One factor that may influence the disparity of arrests is who was still on the street during quarantines and curfews. In New York City, while affluent white neighborhoods were emptying out as residents escaped the city, a recent report published by the comptroller showed that more than 70% of the city’s frontline workers are Black, Hispanic, or Asian.
“If you see a white man in the mask, most people would think they are responsible and respecting social distancing. Black men in masks are not viewed in the same way.”
Dawit Getachew, a public defender at the Bronx Defenders in New York, says he’s seen the racial disparity in arrests before and after the pandemic, because he represents clients from a South Bronx neighborhood that is primarily home to Black and Hispanic residents.
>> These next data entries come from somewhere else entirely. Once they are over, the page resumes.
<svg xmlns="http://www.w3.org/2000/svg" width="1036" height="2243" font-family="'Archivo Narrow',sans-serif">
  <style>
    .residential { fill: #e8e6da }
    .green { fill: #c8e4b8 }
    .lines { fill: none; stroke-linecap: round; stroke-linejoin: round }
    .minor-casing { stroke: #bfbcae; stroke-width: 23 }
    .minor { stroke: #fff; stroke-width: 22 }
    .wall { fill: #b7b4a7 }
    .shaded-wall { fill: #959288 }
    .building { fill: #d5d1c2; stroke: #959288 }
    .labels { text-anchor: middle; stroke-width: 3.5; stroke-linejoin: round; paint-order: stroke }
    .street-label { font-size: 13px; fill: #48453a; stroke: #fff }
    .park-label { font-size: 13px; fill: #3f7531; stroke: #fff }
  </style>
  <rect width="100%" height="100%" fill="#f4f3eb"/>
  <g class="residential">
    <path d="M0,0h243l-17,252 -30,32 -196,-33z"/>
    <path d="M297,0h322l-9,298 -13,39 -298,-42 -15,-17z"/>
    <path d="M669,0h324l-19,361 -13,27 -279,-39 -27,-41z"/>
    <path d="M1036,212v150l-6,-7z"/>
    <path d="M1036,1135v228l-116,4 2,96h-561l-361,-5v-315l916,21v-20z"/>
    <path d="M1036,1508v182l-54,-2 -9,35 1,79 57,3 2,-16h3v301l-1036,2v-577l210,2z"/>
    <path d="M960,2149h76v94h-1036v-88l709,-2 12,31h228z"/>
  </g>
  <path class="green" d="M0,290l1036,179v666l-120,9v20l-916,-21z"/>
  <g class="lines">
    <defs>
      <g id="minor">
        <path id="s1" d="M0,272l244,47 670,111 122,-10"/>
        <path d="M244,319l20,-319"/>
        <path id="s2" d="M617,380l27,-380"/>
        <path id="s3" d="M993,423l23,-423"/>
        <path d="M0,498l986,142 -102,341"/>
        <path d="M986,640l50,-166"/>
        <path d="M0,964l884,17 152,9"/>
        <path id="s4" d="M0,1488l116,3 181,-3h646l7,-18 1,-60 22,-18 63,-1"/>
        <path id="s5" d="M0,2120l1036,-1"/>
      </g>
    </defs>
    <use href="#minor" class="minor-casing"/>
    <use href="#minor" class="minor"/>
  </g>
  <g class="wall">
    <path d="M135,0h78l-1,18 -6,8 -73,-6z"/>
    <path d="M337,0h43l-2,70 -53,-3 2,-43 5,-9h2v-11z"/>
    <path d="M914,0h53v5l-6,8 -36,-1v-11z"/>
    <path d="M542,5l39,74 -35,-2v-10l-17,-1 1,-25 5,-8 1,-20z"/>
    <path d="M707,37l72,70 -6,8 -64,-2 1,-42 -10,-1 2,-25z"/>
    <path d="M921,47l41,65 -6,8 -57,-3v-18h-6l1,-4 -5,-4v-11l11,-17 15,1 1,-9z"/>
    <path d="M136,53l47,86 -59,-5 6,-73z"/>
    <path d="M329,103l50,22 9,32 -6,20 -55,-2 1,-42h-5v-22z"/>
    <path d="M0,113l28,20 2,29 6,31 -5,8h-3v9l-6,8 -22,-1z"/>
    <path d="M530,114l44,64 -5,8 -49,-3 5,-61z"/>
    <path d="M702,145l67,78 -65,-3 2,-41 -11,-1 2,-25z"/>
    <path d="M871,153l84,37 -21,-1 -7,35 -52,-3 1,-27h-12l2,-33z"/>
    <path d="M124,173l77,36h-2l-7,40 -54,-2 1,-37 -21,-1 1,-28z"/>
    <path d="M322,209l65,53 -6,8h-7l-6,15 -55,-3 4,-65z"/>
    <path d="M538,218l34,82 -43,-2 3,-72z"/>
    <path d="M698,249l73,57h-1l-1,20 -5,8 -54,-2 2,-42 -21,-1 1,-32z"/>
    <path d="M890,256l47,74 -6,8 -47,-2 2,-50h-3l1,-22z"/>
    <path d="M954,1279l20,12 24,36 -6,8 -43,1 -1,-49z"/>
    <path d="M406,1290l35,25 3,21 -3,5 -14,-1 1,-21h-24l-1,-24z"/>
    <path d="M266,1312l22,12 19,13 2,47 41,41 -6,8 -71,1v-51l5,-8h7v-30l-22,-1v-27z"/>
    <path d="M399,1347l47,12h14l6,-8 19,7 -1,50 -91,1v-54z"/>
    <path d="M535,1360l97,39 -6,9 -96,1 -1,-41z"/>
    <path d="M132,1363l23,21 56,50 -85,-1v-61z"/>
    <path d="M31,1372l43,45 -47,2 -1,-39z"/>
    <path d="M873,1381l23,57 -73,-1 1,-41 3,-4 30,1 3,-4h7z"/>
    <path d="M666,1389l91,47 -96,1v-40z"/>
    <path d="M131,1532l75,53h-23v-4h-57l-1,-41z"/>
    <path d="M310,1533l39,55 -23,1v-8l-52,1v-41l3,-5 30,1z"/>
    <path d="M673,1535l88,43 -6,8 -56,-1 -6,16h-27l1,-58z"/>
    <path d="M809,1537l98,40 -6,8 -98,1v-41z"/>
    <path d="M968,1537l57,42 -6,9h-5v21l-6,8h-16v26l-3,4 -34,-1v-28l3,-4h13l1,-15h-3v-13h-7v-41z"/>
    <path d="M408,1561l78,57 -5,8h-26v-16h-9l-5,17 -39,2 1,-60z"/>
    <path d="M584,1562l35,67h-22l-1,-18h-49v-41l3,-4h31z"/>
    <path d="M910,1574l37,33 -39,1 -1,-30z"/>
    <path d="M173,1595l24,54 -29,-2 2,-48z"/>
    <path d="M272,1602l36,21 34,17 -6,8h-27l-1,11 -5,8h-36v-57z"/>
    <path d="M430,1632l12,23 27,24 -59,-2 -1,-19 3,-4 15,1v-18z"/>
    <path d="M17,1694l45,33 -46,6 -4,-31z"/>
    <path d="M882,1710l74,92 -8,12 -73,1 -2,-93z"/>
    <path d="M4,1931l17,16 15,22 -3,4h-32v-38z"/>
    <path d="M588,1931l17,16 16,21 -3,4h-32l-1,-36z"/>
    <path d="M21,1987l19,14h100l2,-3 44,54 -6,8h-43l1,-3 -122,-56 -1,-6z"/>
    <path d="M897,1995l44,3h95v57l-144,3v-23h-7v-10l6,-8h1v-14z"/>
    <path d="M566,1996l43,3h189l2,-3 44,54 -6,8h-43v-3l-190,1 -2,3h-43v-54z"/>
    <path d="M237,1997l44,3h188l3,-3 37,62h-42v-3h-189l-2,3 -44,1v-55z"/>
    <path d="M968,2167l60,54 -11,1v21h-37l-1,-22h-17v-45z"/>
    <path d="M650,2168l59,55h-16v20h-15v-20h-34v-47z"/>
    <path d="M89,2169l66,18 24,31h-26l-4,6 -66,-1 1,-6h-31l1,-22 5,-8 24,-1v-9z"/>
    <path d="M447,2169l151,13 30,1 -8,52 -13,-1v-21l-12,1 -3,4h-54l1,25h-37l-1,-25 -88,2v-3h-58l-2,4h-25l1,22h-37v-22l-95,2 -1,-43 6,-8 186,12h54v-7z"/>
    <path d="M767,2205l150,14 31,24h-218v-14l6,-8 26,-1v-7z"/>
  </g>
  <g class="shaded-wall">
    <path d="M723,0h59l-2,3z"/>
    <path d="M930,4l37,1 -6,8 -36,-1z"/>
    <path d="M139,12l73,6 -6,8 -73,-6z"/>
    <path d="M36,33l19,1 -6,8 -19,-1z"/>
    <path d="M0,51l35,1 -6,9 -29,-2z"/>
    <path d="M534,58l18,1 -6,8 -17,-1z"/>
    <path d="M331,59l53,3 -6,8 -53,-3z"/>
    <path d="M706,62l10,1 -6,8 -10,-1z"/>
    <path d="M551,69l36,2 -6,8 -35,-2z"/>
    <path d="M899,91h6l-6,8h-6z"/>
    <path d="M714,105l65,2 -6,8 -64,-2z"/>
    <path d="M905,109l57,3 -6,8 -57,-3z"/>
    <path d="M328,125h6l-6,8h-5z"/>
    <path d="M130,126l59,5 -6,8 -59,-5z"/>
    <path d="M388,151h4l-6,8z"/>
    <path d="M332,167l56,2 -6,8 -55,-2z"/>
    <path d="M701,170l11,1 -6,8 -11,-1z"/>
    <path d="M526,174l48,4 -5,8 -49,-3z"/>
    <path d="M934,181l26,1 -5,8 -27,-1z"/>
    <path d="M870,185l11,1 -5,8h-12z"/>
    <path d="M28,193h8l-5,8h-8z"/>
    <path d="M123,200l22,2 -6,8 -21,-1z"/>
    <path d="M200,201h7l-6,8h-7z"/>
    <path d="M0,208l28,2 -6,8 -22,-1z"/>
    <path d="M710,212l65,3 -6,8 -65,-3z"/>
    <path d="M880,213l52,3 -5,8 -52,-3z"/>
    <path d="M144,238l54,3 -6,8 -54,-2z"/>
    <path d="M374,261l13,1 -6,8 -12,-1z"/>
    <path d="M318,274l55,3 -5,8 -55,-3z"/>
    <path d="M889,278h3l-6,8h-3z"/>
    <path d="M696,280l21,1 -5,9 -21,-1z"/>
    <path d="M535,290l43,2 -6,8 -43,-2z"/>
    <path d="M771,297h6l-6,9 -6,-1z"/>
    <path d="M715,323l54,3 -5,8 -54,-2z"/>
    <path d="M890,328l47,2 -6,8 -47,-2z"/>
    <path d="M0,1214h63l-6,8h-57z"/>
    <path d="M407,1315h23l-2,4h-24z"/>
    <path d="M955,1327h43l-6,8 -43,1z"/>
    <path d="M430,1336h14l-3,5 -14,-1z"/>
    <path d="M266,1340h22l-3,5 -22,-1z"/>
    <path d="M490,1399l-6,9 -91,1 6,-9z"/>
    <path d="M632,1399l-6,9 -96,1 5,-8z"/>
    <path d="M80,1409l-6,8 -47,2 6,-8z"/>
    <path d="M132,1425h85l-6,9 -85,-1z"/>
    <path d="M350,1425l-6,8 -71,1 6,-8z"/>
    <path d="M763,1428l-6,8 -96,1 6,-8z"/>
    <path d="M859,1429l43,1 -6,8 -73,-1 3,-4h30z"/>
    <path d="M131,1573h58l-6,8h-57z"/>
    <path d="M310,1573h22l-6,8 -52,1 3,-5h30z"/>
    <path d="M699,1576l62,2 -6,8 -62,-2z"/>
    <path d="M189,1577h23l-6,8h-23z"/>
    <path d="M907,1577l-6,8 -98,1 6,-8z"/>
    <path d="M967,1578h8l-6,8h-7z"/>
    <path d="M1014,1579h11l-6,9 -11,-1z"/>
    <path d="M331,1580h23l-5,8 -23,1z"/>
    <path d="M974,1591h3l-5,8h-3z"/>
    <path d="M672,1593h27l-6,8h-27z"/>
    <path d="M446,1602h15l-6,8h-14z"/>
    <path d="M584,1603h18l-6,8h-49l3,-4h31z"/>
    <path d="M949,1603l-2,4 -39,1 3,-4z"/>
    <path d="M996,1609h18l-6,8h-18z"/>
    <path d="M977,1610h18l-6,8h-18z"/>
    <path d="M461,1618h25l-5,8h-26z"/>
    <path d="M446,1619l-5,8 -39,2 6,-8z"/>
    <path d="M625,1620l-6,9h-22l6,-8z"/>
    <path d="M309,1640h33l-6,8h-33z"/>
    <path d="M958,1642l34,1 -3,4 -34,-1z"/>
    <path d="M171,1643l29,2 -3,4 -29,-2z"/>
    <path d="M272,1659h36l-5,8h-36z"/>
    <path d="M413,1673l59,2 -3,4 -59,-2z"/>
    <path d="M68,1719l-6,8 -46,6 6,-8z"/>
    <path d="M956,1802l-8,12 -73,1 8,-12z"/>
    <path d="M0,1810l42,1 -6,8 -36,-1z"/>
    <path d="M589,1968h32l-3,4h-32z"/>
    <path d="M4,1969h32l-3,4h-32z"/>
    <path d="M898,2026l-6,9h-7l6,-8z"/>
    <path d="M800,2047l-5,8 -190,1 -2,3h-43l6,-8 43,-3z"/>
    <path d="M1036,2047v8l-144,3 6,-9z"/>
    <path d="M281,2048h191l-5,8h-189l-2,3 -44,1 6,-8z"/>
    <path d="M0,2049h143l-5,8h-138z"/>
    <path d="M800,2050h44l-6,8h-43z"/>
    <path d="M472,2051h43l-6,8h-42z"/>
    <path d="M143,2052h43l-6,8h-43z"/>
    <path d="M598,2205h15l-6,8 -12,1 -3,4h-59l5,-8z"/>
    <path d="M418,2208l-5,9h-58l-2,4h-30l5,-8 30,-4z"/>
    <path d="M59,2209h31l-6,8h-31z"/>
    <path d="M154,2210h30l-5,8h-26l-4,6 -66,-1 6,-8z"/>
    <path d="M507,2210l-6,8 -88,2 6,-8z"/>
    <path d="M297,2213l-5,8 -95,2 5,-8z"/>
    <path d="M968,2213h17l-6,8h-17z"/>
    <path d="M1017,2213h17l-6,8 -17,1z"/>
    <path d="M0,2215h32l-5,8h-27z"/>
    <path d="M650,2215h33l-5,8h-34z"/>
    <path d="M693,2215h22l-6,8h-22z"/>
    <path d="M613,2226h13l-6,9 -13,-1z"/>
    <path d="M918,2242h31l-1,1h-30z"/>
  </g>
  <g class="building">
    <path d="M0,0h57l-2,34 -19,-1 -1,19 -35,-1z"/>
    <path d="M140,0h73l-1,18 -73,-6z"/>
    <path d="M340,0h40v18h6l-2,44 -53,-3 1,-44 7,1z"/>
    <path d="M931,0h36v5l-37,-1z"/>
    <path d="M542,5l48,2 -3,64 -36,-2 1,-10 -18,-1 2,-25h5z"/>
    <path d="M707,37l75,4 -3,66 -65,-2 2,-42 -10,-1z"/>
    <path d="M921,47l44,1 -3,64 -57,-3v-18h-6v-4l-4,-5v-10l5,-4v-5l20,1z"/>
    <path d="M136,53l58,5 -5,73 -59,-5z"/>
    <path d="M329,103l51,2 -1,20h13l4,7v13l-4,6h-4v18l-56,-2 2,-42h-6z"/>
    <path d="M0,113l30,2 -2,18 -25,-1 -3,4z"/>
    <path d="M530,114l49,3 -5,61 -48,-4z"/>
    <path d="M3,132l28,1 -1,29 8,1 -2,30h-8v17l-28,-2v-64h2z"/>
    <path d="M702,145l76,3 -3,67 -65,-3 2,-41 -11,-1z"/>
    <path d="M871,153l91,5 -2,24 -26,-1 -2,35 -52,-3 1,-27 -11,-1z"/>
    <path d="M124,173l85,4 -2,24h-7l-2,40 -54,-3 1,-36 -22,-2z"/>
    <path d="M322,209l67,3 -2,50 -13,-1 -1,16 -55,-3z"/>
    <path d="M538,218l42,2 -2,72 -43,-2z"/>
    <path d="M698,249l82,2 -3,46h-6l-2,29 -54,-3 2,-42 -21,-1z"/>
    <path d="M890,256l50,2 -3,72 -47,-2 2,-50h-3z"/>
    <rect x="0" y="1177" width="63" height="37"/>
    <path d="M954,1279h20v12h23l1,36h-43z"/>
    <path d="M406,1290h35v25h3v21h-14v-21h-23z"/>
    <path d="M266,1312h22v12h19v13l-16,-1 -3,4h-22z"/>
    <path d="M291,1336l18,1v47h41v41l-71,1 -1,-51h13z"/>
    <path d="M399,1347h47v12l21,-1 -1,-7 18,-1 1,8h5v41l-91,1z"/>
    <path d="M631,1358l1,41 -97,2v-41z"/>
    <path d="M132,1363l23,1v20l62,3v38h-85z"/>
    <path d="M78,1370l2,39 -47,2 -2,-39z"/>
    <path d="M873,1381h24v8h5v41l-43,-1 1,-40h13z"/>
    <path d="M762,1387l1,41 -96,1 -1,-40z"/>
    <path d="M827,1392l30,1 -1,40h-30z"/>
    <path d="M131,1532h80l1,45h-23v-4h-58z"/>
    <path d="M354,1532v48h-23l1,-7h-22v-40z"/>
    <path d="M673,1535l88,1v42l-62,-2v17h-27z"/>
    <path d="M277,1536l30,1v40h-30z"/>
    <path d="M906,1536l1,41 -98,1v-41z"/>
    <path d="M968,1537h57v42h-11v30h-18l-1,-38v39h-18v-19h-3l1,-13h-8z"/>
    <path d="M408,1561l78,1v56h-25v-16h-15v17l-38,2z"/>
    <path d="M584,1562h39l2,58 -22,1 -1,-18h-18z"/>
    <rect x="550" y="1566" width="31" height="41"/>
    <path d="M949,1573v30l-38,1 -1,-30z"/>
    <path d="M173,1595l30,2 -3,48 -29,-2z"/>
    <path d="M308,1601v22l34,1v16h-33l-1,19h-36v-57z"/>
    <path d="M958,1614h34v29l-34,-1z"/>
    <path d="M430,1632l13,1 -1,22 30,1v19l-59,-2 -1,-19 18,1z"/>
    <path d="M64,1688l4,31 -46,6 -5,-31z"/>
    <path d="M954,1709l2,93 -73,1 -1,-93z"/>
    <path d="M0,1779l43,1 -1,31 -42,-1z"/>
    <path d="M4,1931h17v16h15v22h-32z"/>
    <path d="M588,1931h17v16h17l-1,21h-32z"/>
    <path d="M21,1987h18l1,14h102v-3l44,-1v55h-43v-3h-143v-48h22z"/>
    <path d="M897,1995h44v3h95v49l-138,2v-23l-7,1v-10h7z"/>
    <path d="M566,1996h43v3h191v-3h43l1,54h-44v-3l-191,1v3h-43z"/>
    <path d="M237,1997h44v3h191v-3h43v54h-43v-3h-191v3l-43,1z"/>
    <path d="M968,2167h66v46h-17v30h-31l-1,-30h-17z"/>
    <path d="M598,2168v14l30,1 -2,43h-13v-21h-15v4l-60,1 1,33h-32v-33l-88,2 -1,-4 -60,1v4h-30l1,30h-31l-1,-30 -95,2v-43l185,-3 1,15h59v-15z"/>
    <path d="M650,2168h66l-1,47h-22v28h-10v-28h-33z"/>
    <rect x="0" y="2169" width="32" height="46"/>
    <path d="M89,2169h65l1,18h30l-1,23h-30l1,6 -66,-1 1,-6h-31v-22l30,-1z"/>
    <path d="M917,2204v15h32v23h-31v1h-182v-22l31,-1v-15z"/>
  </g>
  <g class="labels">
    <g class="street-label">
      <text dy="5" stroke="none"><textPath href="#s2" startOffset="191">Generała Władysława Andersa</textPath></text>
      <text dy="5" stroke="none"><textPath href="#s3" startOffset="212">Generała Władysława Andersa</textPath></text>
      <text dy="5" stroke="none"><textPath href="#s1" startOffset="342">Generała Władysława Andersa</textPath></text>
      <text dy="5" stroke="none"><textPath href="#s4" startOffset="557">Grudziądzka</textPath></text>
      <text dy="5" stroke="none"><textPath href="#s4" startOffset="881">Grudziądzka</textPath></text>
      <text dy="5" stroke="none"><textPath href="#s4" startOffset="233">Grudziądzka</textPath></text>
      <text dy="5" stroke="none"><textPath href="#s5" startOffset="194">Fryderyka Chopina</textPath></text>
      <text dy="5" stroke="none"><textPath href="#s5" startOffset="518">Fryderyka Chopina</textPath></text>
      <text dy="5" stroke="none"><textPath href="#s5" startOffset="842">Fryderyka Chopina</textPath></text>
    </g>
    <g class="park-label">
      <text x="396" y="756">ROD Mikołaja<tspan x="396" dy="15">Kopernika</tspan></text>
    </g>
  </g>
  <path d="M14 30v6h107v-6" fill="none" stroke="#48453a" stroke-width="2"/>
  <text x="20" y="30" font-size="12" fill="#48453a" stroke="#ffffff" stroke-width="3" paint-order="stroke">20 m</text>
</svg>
While Getachew said he is not surprised to learn about the widening gap between arrests of whites and people of color, he said it is a disheartening extension of historically heavy policing in Black and brown neighborhoods.
“The discretionary nature of quality-of-life policing can create opportunities for law enforcement to insert their existing bias,” Getachew said.
Essential workers — clerks at grocery stores, public transit workers, and health care workers — are also people who have to leave their homes and go to work during the pandemic, which means they have more chances to be stopped, questioned, and frisked by the police, said Alice Fontier, the managing director of Neighborhood Defender Service of Harlem in New York City.
“If you see a white man in the mask, most people would think they are responsible and respecting social distancing,” Fontier said. “Black men in masks are not viewed in the same way. In some communities, people have higher risks of being arrested just by being outside and being around the police.”